[RECORD EXTRACTS Boundary: Start]

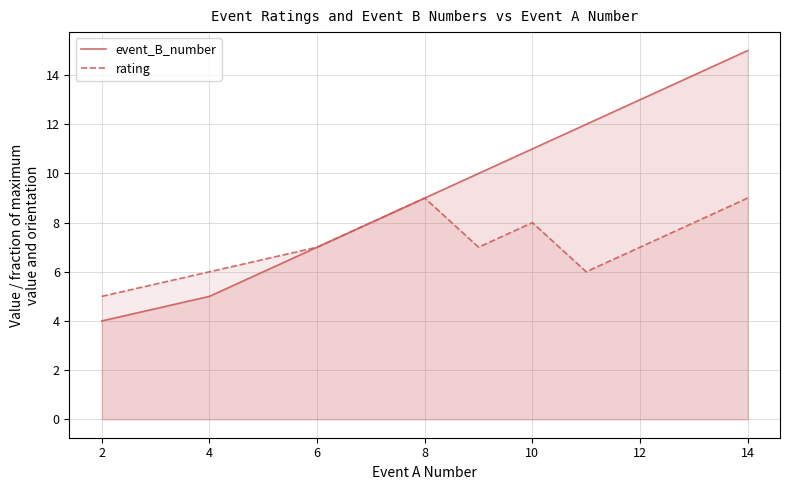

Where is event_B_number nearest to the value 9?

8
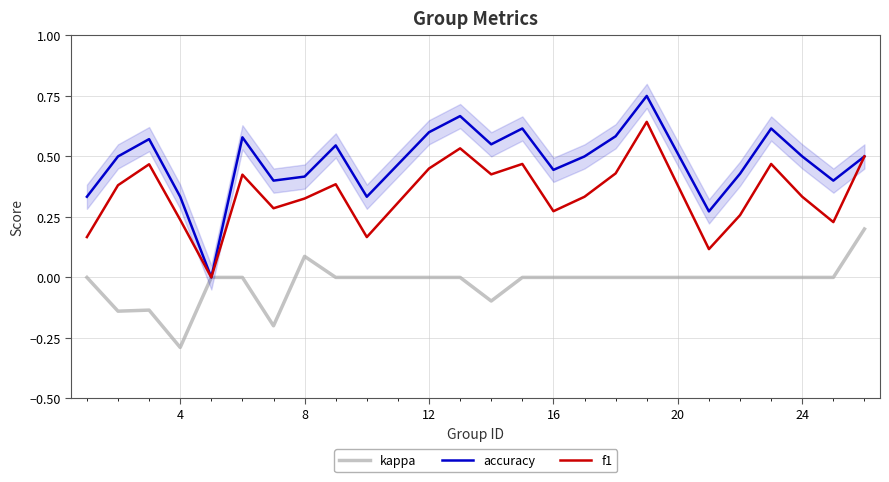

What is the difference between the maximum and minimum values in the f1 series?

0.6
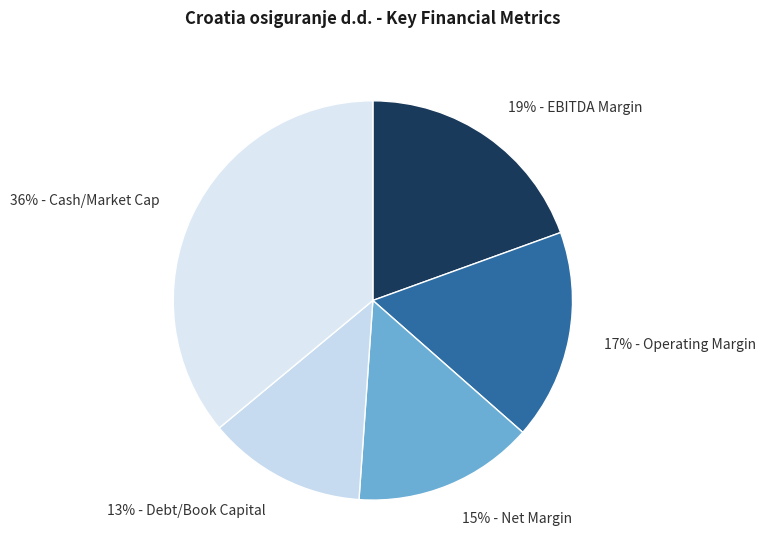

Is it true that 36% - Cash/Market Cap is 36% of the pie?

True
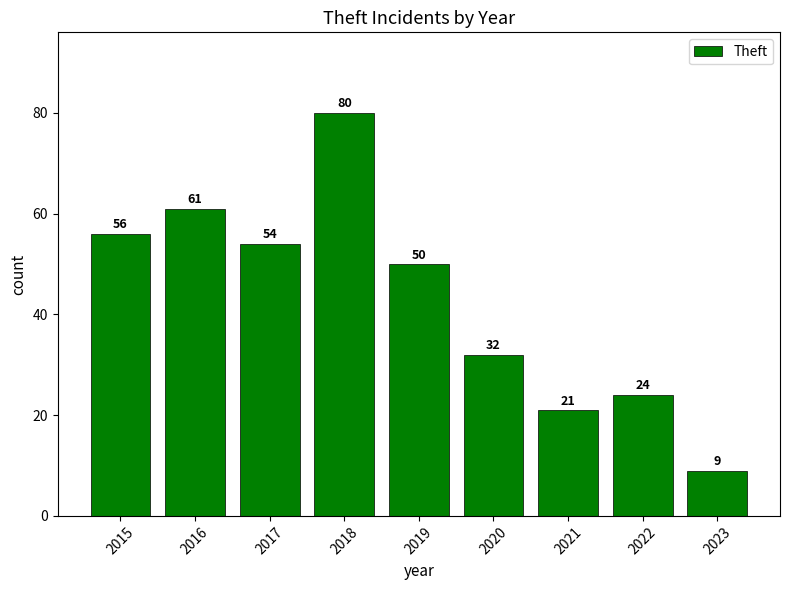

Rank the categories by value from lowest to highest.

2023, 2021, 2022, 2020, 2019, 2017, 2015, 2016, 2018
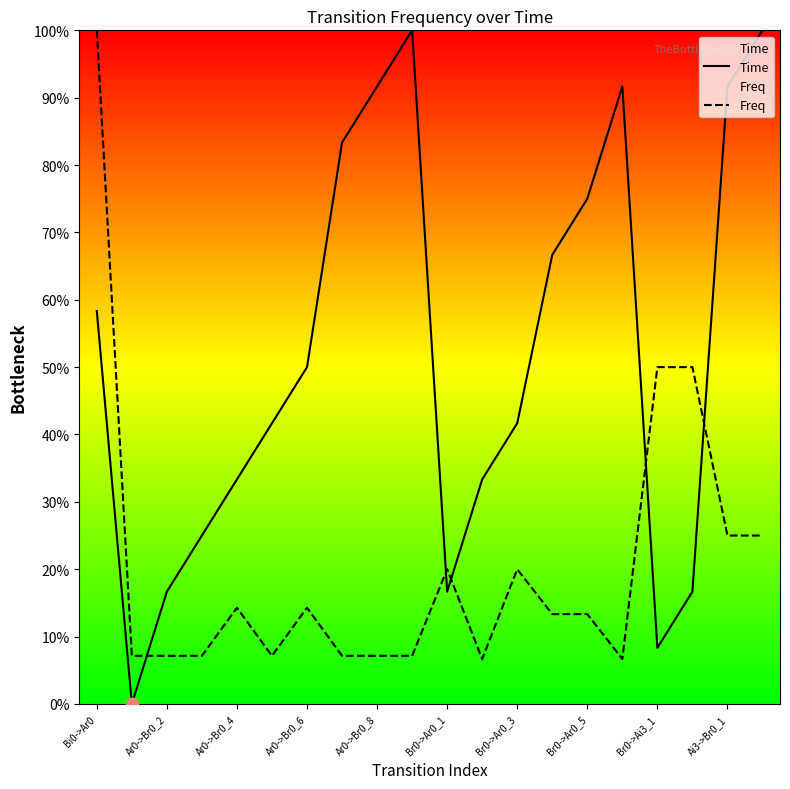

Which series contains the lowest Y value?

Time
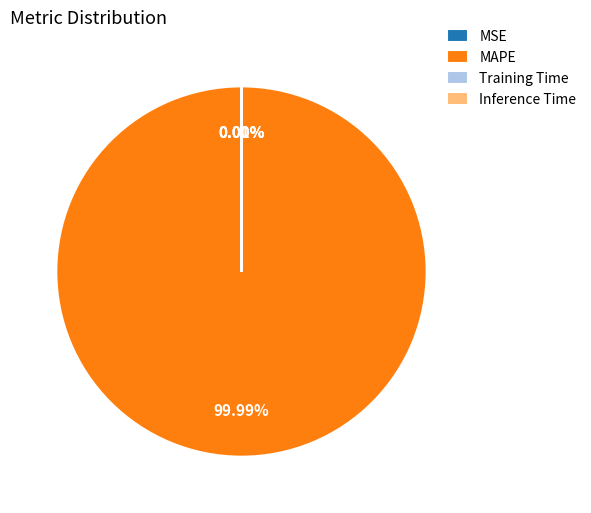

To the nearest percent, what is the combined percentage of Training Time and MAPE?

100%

[RECORD EXTRACTS Boundary: End]
[RECORD EXTRACTS Boundary: Start]

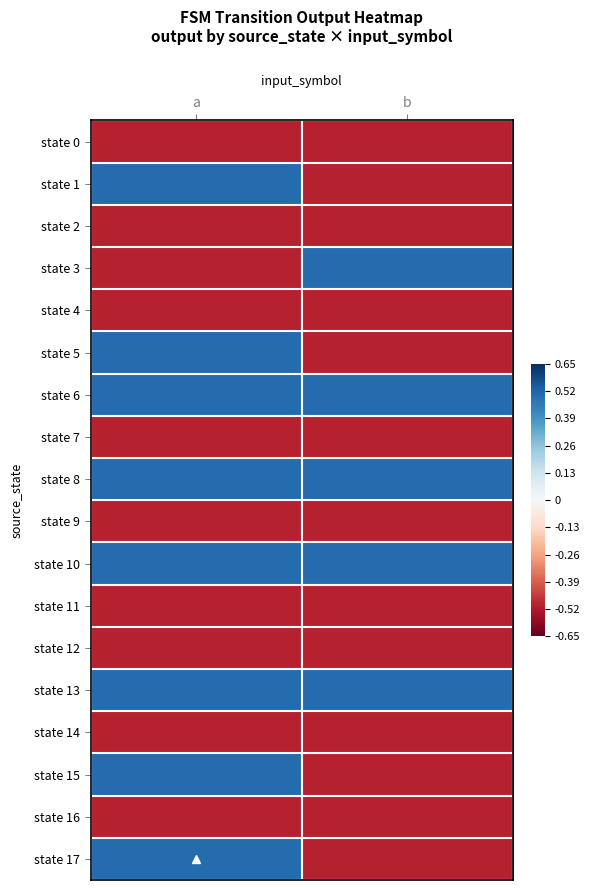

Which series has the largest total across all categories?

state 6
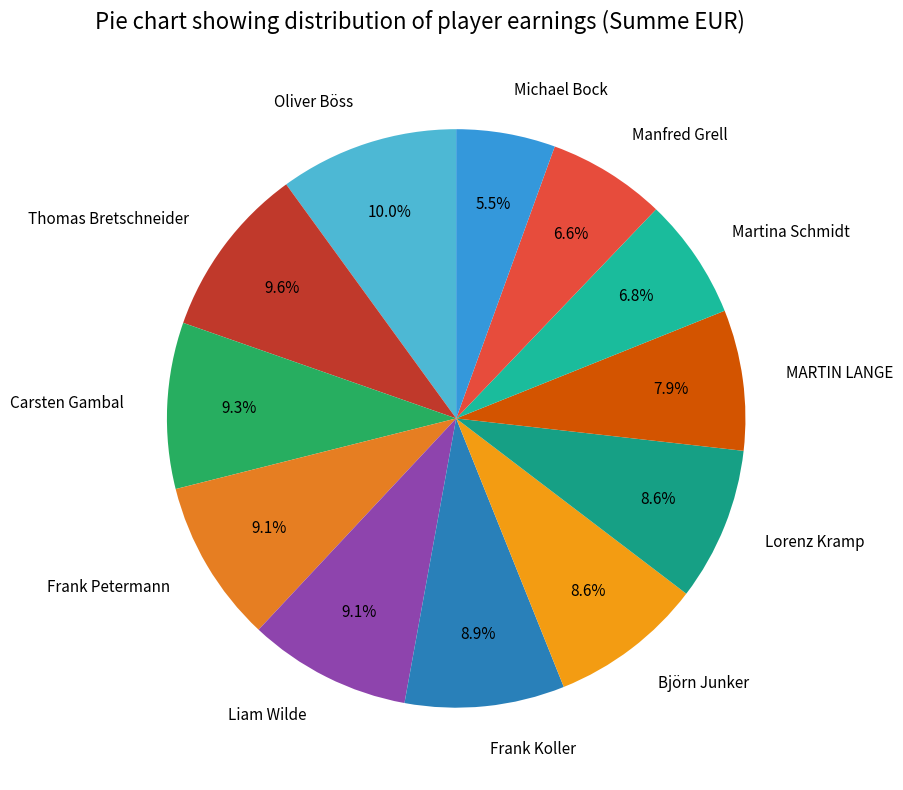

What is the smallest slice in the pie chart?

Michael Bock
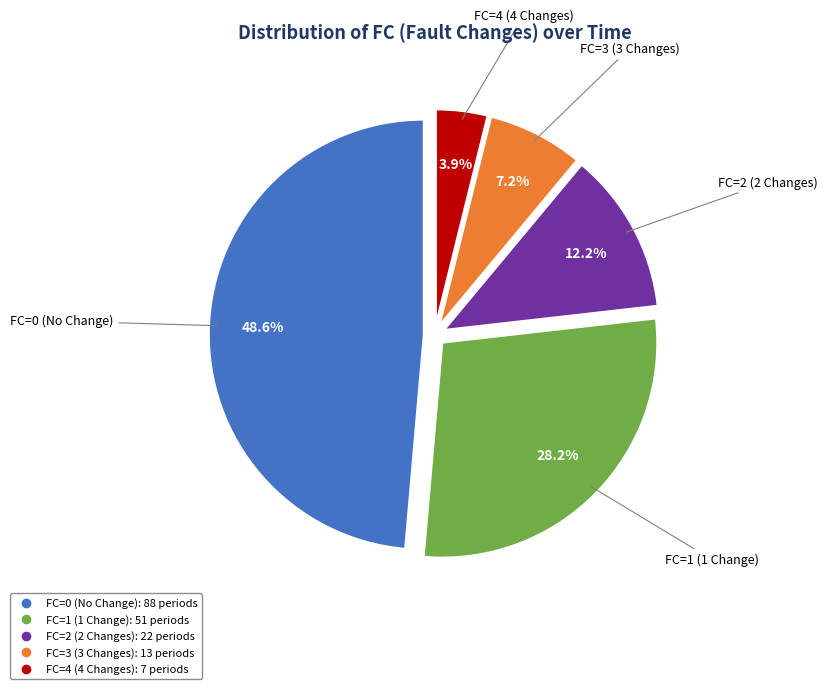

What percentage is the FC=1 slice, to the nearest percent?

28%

[RECORD EXTRACTS Boundary: End]

• **TO DO**:
Output these entries as a Markdown table with the columns Row and Line, one numbered row per line, skipping blank lines and leaving out the pictures. Begin at the line that contains "What is the difference" and stop after the line that contains "To the nearest percent, what".

• **ANSWER TO THIS EXERCISE**:
| Row | Line |
|---|---|
| 1 | What is the difference between the maximum and minimum values in the f1 series? |
| 2 | 0.6 |
| 3 | Is it true that 36% - Cash/Market Cap is 36% of the pie? |
| 4 | True |
| 5 | Rank the categories by value from lowest to highest. |
| 6 | 2023, 2021, 2022, 2020, 2019, 2017, 2015, 2016, 2018 |
| 7 | Which series contains the lowest Y value? |
| 8 | Time |
| 9 | To the nearest percent, what is the combined percentage of Training Time and MAPE? |